» **Information supplied**:
######
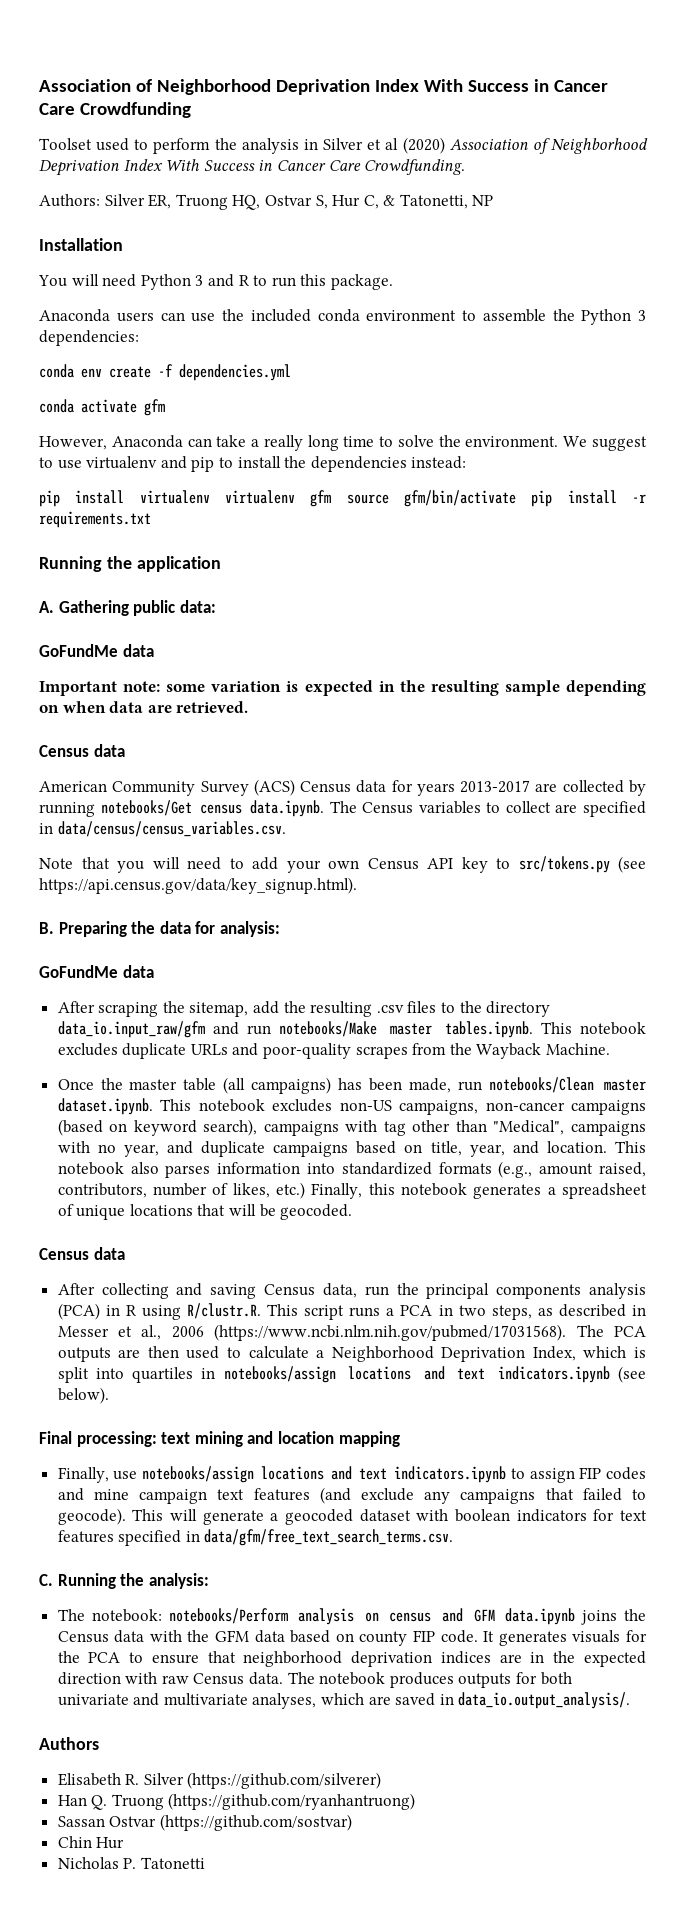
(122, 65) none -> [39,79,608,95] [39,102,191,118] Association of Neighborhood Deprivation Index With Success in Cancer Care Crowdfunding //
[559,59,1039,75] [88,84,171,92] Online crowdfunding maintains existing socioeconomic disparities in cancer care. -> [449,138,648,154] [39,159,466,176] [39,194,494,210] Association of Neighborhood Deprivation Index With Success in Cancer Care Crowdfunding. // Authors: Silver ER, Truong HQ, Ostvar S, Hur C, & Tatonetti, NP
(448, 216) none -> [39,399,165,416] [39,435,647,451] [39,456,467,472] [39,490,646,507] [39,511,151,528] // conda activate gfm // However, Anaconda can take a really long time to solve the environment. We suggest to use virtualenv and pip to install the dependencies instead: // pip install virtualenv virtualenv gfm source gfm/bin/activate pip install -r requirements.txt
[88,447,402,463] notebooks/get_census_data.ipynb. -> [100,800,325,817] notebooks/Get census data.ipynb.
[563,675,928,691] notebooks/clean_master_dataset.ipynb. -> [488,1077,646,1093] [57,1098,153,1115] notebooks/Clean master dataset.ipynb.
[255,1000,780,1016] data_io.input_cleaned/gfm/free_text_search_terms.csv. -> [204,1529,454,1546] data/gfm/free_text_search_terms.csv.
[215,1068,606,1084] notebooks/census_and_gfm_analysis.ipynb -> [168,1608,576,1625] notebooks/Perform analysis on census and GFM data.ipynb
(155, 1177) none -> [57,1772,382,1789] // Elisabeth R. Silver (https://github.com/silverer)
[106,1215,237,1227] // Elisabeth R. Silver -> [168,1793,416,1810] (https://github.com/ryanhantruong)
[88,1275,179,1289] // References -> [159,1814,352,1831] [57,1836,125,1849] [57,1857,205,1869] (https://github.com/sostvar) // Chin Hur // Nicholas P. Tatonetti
######
» **Your instructions**: Look at the records above. Copy every line where the string "Tatonetti" occurs.

» **Answer area**:
[559,59,1039,75] [88,84,171,92] Online crowdfunding maintains existing socioeconomic disparities in cancer care. -> [449,138,648,154] [39,159,466,176] [39,194,494,210] Association of Neighborhood Deprivation Index With Success in Cancer Care Crowdfunding. // Authors: Silver ER, Truong HQ, Ostvar S, Hur C, & Tatonetti, NP
[88,1275,179,1289] // References -> [159,1814,352,1831] [57,1836,125,1849] [57,1857,205,1869] (https://github.com/sostvar) // Chin Hur // Nicholas P. Tatonetti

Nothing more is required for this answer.